Tag vsphere

it’s moving


The most important thing in a data center move, whether it is from OnPrem to/from the Public Cloud and/or from OnPrem to OnPrem, is the data, the applications and their accessibility by internal and external users. One of the interests of a data center move is to take advantage of it to make it more modern, more agile, faster in order to host modern container-based applications next to existing ones.

In this article, I will not cover applications running directly on physical servers, this is a scope I do not usually cover for my customers, and it represents only a small percentage of applications, around less than 10%. On the other hand, I will deal with those running on virtualized environments, which represents about 90% of the applications. The majority of customers have vSphere hypervisors, some may still have some Hyper-V or KVM but it is really very rare.

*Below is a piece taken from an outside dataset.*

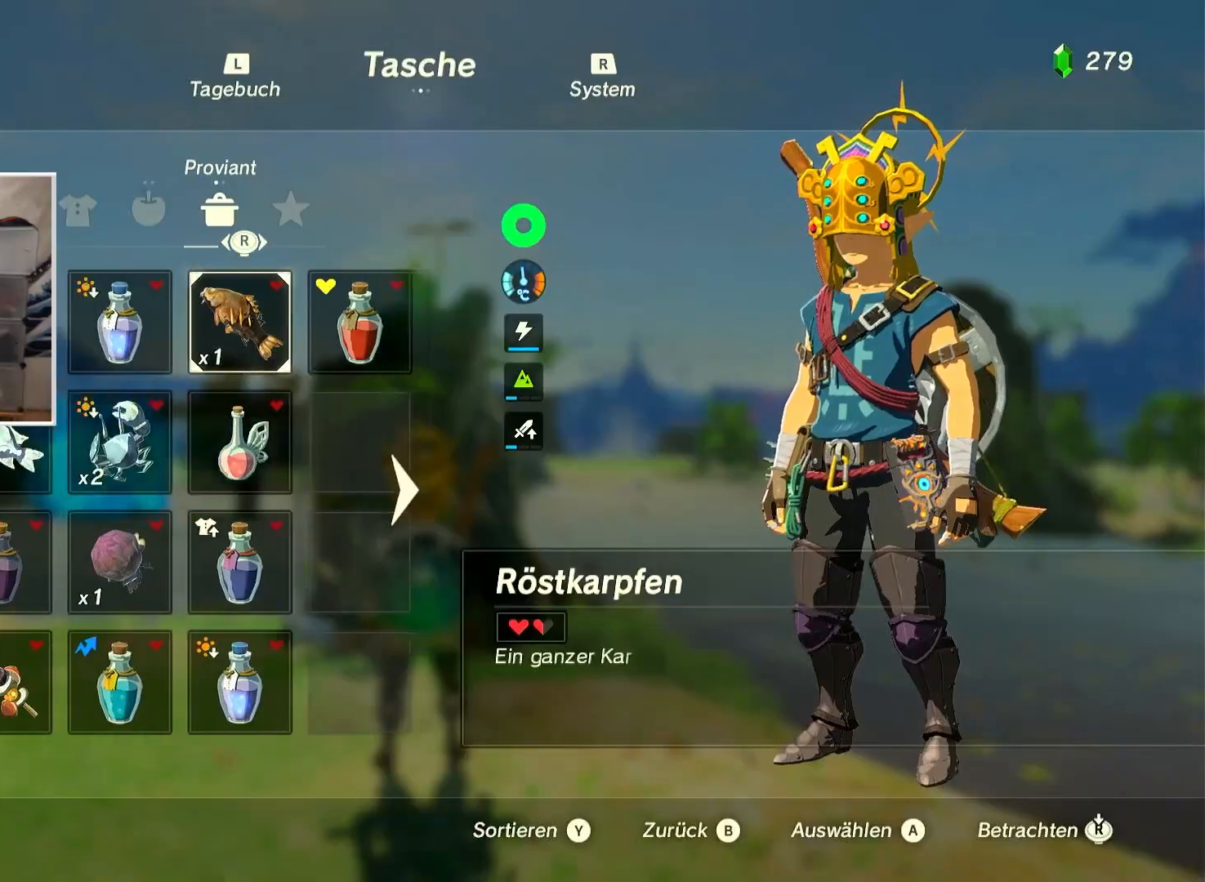
Gameplay with a controller (Nintendo layout); each line is a JSON object with the inputs held at the frame after it. "events" lists button and stick changes between this image and that frame as [ms after this image, input, new state], when the widget could be followed in between. Not read: L1 L3 R1 R3.
{"buttons": [], "left_stick": "center", "right_stick": "center", "events": [[16, "right_stick", "left"], [83, "right_stick", "center"], [167, "right_stick", "left"], [217, "right_stick", "center"]]}
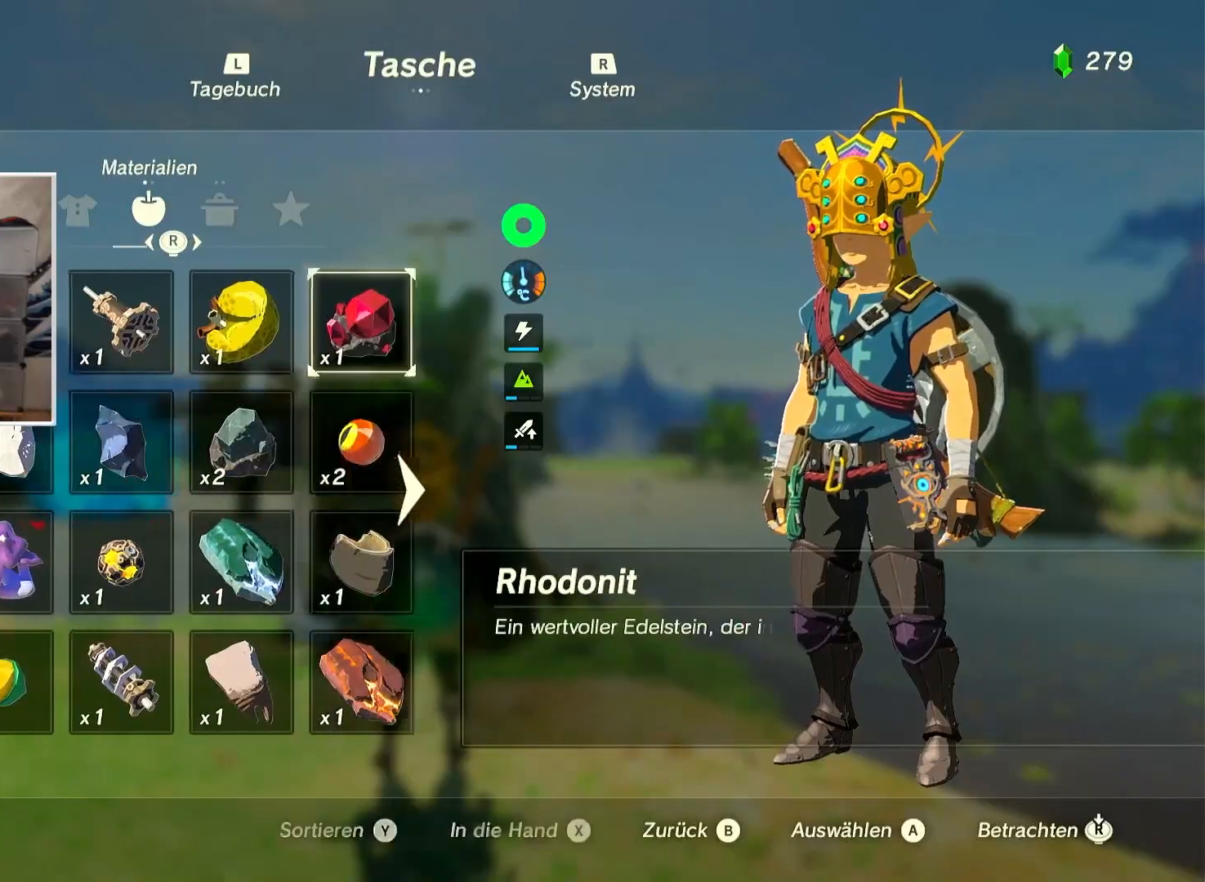
{"buttons": [], "left_stick": "center", "right_stick": "left", "events": [[451, "right_stick", "left"]]}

One of the advantages of server virtualization is the ability to represent a physical machine and everything it contains (operating system, applications, configurations, data, …) in virtual machines (VMs) that are stored in files. Moving these VMs consists in copying these files to the new destination. To access the copied VMs, they need to be connected to a network if possible without having to modify the initial IP addressing plan because it is a tedious and risky work, indeed some applications were not designed to take into account this type of change. To simplify this, it is necessary to virtualize the network and thus be able to reproduce at the destination what there was on the initial site allowing to avoid the change of IP addressing of all the servers and the applications. Note that it is not necessary to virtualize the network at the source only at the destination. Another method would have been to physically replicate the network at the destination, even if this is possible in a move from OnPrem to OnPrem, it is impossible to achieve in a move to the Public Cloud. As you can see, applying virtualization to the network in the same way as it was done for the physical servers allows you to be completely decoupled from the physical infrastructure and to be free to choose your hardware providers and/or hyperscaler.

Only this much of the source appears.